Avoiding A Friend's Wedding Because Of An Ex

iVillage Member
Registered: 03-20-2014
Avoiding A Friend's Wedding Because Of An Ex
4
Thu, 03-20-2014 - 12:28am

One of my friends, who was in my wedding, is now getting married. I am not in her wedding. I had meant to talk to her before she got engaged about a concern I had about her wedding someday. That concern is that my ex will be at her wedding...

My now-husband refuses to be around my ex becuase I made a huge mistake. About four years ago, while my now-husband and I were still dating, things were rocky and I stupidly saw my ex. I came clean to him about it and we worked through it. He's forgiven me and I've forgiven myself. But that doesn't mean we've forgotten, and there's no way I would put him in a situation where he would have to spend a fraction of a second with my ex.

Now, my friend has been friends with my ex for a while, so I am sure he will be at her wedding. Her family is friends with my family, too, so me just not going opens up history that I'd rather stay in the past. Unfortunately life isn't that easy, and I realize that one way or another I'm going to have to break the news to her.

I don't know if I should try to work out a way to see her and spend time with just her and her husband-to-be before the wedding and not attend, or just avoid the event altogether. This is a predicament that has been weighing on me heavily and I honestly don't know what to do. Any advice would be appreciated, as tough a pill as it may be to swallow.

iVillage Member
Registered: 03-07-2013

You might consider starting by talking through this with your husband. Share your heart with him regarding being part of your friend's day, talk through boundaries together and see if you can't find a win-win. Our decisions from the past will affect us, but we get to determine if they become opportunities for growth or if they will just stir up more pain. I hope this is an opportunity for healing in your marriage. Focus on the Family's website has some good info on communication and conflict - I've used it in my own marriage. Just a thought if you are feeling stuck with how to start. All the best!

iVillage Member
Registered: 11-28-1999

I think if your DH has realy forgiven you he could tolerate being in the same room with your ex considering it's an event where there are likely to be quite a lot of people.  And it was 4 yrs ago as you said and you got married, so I think it's time for him to get over it.  Not to mention that you weren't even married at the time.  If you have to have some sessions with a marriage counselor to talk about it, it would be worth it.  I can't imagine that he thinks that you would be cheating with your ex at a wedding when you are going to be with your DH, so is it just the thought of being in the same room with this guy that is going to fill him with rage and maybe make him want to punch the guy in the nose?  do you see how childish and ridiculous this is?  I can sorf of understand if this was like a long term affair that happened while you were married, but it sounds like a brief encounter--and when you say that you "saw" your ex, does that literally mean that you only saw him or did you have sex with him, because if you didn't even have sex, then your DH is being even more crazy.

Community Leader
Registered: 08-25-2006

I am going to reply before reading what the other posters said.  

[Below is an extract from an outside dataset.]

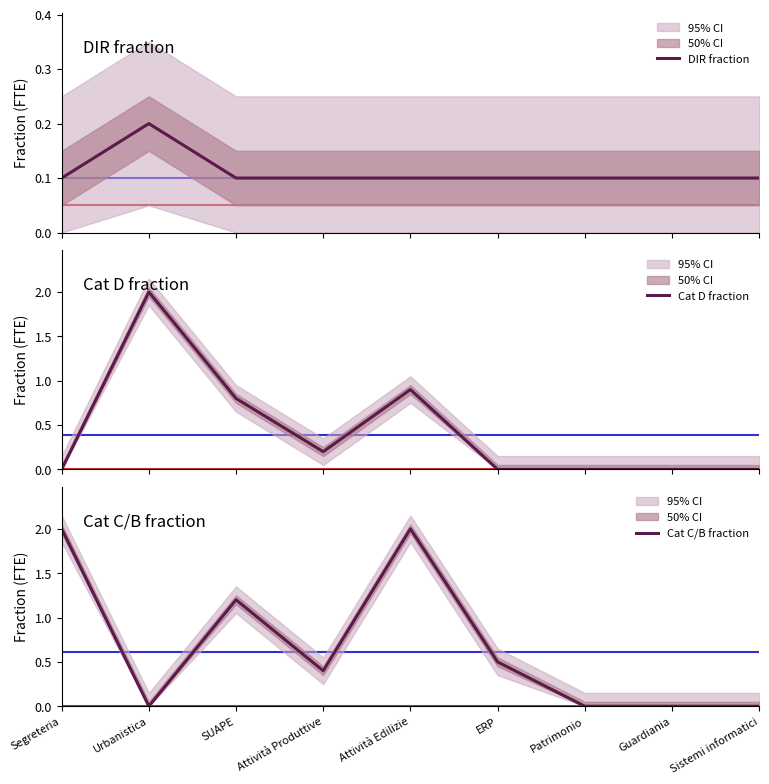

List the series in order of their overall mean, lowest first.

DIR fraction, Cat D fraction, Cat C/B fraction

You should go.  Your issues are just that, your issues.  This is about your friend getting married and your problems are irrelevent.  People have to see x's all of time at weddings, etc.  

I realize the infidelity adds to the equation, but again, this is day is for your friend.  

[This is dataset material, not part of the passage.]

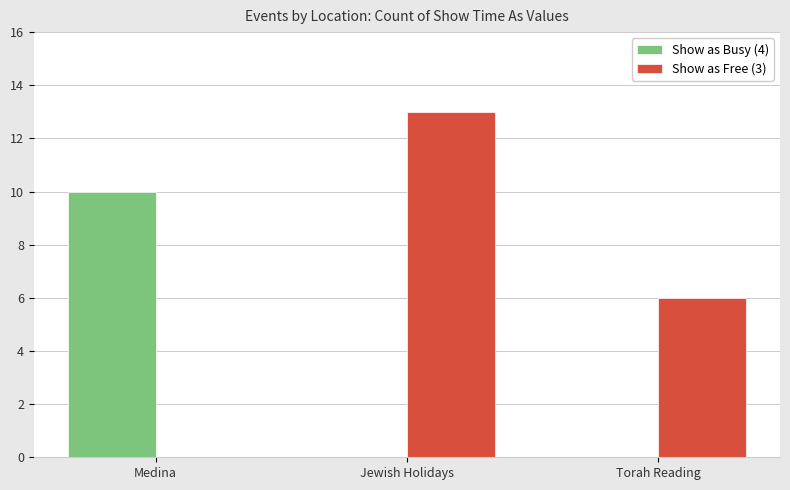

Is the value of Show as Busy (4) at Torah Reading greater than the value of Show as Free (3) at Torah Reading?

No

Whether your DH goes with your is a different issue.  

The issue at isn't about whether you should go.  The only issue I see is whether your DH should go with you.  

I feel for situation, but the the answer is pretty clear to me.  I don't mean to sound cold or harsh, I just know that if I was your friend, I would hope that you could all be adults and remember what the day is really all about.

Serenity CL making a marriage work

Serenity
Avatar for elc11
Community Leader
Registered: 06-16-1998

If your dh still feels threatened by your ex/something that happened 4 years ago--to the point that he refuses to attend a wedding where the ex is present-- then you two haven't really worked through it so well. Remind your dh that if he avoids the wedding then the ex "wins". Or he can attend and it will be apparent to your ex that dh "won" because he has you, and he has peace of mind from knowing that your marriage is strong and secure. If he cannot get to that point alone then maybe you should encourage him to get professional help.

Your friend will probably be hurt if you do not attend her wedding, especially for something that sounds fairly petty to a third party. And your absence will be noticed by other family and friends bringing up that history that you don't want discussed. 

You both seem to be giving that ex a lot of power that he doesn't deserve.